* Excerpted passage:
-- BEGIN --
The __original research article__, Flavor network and the principles of food pairing, can be found here: __[Flavor network and the principles of food pairing](http://www.nature.com/articles/srep00196)__  
The __additional related article__ cited above can be found here: __[food2vec – Augmented cooking with machine intelligence](https://jaan.io/food2vec-augmented-cooking-machine-intelligence)__  

__The data__ is easily downloaded in CSV format from the __[Electronic supplementary material](https://www.nature.com/articles/srep00196#Sec8)__ section of the Flavor network and the principles of food pairing research paper webpage.

__The data downloads consist of the following two files:__

- srep00196-s2.csv - counts of how many flavour compounds any two ingredients share
- srep00196-s3.csv - one record per recipe with the ingredients listed in columns

__Structure of the srep00196-s2 dataset:__

- The paired ingredients are listed one each in the first two columns and the count of the number of times that pair of ingredients are found in the same recipe in all recipes across all cuisines in the dataset is in the third column. We decided not to use this dataset, since we opted instead to create our own counts grouped by cuisine from the other file. Information about the cuisines for each pairing are not available in this file.  

- Additionally, there is some confusion about what this data actually represents since a different source, [Recipes for learning](https://www.visibledata.co.uk/blog/2018/02/18/2018-02-18-recipes-for-learning/), suggested that the third column in fact represents the number of flavor compaunds that the two ingredients share.  As a result we decided not to use this data and to create our own list of common pairs of ingredients from the other file.

__Structure of the srep00196-s3 dataset:__

- The type of cuisine is listed in the first column with the remaining columns containing one ingredient per column. There are 32 additional columns in the file, so the maximum number of ingredients for any one recipe is 32.
    - The cuisine categories include:
        - African
        - EastAsian
        - EasternEuropean
        - LatinAmerican
        - MiddleEastern
        - NorthAmerican
        - NorthernEuropean
        - SouthAsian
        - SoutheastAsian
        - SouthernEuropean
        - WesternEuropean

Significant data manipulation was necessary to reshape and analyze this dataset both as a text and as a network.  

## Loading Libraries

In [1]:
import pandas as pd
import numpy as np

import nltk
from nltk.corpus.reader import CategorizedPlaintextCorpusReader
from nltk.tokenize import word_tokenize

import networkx as nx
from networkx.algorithms import bipartite as bi

from scipy import stats
import math
import random
random.seed(250)

import matplotlib.pyplot as plt
%matplotlib inline

# jupyter setup
from IPython.core.interactiveshell import InteractiveShell
InteractiveShell.ast_node_interactivity = "all"
pd.set_option('display.max_rows', 500)
plt.rcParams["figure.figsize"] = (15,12)
-- END --
* Exercise tasks:
**1.** Render the records as a Markdown table with columns "Row" and "Record", running from the first line of the records up to and including the line with "yellow semicircle at", with blank lines left out.
**2.** Write the next part of the food-pairing notebook text, picking up right after its last line.
The records below are unrelated to the food-pairing notebook text.

* Provided records:
-- BEGIN --
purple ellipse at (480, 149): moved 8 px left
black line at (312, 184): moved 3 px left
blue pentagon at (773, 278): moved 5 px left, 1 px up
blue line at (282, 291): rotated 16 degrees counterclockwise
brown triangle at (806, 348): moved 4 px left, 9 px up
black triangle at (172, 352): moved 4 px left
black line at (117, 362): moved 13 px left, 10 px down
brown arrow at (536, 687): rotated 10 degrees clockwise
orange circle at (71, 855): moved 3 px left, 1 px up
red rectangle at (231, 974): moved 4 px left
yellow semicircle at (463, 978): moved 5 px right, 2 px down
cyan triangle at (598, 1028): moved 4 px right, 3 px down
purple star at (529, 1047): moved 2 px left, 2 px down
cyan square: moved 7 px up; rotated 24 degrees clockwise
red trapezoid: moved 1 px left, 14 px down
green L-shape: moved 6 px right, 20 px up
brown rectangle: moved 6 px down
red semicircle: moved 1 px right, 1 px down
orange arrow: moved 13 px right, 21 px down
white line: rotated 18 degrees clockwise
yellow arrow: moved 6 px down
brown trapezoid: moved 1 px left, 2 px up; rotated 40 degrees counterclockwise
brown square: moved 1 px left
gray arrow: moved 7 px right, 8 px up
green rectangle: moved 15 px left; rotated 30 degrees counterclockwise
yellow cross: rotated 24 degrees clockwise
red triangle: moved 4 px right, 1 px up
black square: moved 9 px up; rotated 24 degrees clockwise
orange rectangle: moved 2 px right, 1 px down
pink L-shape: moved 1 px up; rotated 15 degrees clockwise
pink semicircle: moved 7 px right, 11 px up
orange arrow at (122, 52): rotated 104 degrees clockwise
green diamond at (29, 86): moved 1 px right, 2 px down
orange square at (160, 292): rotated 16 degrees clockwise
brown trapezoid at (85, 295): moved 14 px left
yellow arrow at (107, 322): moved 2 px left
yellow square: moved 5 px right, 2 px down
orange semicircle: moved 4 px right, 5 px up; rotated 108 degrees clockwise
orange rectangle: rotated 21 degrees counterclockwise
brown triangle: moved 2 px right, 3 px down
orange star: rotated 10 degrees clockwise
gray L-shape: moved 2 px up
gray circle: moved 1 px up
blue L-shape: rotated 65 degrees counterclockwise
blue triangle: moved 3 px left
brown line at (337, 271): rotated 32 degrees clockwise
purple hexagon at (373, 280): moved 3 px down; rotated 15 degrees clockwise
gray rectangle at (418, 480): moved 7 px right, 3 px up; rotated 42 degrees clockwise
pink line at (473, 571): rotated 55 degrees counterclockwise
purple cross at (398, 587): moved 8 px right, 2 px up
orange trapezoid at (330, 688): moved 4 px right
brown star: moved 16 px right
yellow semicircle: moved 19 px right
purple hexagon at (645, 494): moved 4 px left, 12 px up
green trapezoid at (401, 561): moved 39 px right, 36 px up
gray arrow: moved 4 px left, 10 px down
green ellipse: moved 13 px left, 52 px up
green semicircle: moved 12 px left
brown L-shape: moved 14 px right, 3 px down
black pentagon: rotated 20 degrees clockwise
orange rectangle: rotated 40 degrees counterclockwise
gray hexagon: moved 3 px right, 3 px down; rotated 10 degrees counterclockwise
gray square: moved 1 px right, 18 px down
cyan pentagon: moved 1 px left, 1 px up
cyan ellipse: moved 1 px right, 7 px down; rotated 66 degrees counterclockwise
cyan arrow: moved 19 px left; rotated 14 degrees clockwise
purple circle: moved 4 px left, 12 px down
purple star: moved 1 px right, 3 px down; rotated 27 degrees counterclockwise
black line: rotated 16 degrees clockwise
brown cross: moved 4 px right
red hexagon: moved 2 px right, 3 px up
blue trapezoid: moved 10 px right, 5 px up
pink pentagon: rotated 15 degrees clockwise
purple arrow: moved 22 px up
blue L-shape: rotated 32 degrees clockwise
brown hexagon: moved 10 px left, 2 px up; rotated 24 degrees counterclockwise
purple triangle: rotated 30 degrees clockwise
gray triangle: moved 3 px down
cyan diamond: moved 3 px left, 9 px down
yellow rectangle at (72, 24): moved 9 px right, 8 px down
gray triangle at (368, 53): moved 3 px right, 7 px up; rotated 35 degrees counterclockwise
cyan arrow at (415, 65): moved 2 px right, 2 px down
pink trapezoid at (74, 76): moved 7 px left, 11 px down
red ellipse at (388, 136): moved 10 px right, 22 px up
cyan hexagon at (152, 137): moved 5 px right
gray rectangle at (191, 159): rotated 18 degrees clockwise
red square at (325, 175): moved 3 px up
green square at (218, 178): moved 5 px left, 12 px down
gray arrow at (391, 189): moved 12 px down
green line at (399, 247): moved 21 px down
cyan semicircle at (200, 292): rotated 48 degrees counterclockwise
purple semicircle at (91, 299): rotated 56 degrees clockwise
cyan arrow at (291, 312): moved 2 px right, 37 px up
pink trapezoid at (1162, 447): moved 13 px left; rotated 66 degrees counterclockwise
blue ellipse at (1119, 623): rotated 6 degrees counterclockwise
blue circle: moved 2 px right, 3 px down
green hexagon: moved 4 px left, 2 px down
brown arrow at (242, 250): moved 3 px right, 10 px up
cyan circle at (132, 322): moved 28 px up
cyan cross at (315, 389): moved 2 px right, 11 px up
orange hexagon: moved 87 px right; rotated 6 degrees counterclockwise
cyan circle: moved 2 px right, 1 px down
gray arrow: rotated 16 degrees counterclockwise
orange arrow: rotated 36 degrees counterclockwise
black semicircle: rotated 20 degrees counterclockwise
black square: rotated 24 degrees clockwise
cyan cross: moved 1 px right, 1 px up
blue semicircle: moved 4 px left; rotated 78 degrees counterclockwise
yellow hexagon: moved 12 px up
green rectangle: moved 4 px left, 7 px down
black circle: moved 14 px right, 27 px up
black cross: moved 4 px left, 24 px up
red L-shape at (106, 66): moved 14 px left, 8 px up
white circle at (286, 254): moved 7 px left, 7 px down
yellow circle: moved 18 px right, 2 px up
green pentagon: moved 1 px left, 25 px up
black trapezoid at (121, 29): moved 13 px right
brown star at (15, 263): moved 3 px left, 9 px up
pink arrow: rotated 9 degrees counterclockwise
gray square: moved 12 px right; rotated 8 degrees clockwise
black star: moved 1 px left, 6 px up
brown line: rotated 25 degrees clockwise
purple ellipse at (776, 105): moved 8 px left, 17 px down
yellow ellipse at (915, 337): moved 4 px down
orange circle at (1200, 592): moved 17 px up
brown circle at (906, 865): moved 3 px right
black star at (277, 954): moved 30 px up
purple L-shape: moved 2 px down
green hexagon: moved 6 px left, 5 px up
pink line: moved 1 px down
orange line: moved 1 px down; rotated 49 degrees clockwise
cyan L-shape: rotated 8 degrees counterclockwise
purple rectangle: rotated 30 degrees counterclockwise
-- END --
* Answers:
**1.**
| Row | Record |
|---|---|
| 1 | purple ellipse at (480, 149): moved 8 px left |
| 2 | black line at (312, 184): moved 3 px left |
| 3 | blue pentagon at (773, 278): moved 5 px left, 1 px up |
| 4 | blue line at (282, 291): rotated 16 degrees counterclockwise |
| 5 | brown triangle at (806, 348): moved 4 px left, 9 px up |
| 6 | black triangle at (172, 352): moved 4 px left |
| 7 | black line at (117, 362): moved 13 px left, 10 px down |
| 8 | brown arrow at (536, 687): rotated 10 degrees clockwise |
| 9 | orange circle at (71, 855): moved 3 px left, 1 px up |
| 10 | red rectangle at (231, 974): moved 4 px left |
| 11 | yellow semicircle at (463, 978): moved 5 px right, 2 px down |

**2.**
## Loading Data

In [40]:
file_name ='https://raw.githubusercontent.com/betsyrosalen/DATA_620_Web_Analytics/master/Final_Project_Data/srep00196-s3.csv'

columns = ['Cuisine', 'ingred1','ingred2','ingred3','ingred4','ingred5','ingred6','ingred7','ingred8','ingred9',
           'ingred10','ingred11','ingred12','ingred13','ingred14','ingred15','ingred16','ingred17','ingred18',
           'ingred19','ingred20','ingred21','ingred22','ingred23','ingred24','ingred25','ingred26','ingred27',
           'ingred28','ingred29','ingred30','ingred31','ingred32']

recipes = pd.read_csv(file_name, header=None, skiprows=4, names=columns, encoding = 'utf-8',)

recipes.head()
print("There are "+str(recipes.shape[0])+ " recipes with a maximum of "+str(recipes.shape[1]-1)+" ingredients each.")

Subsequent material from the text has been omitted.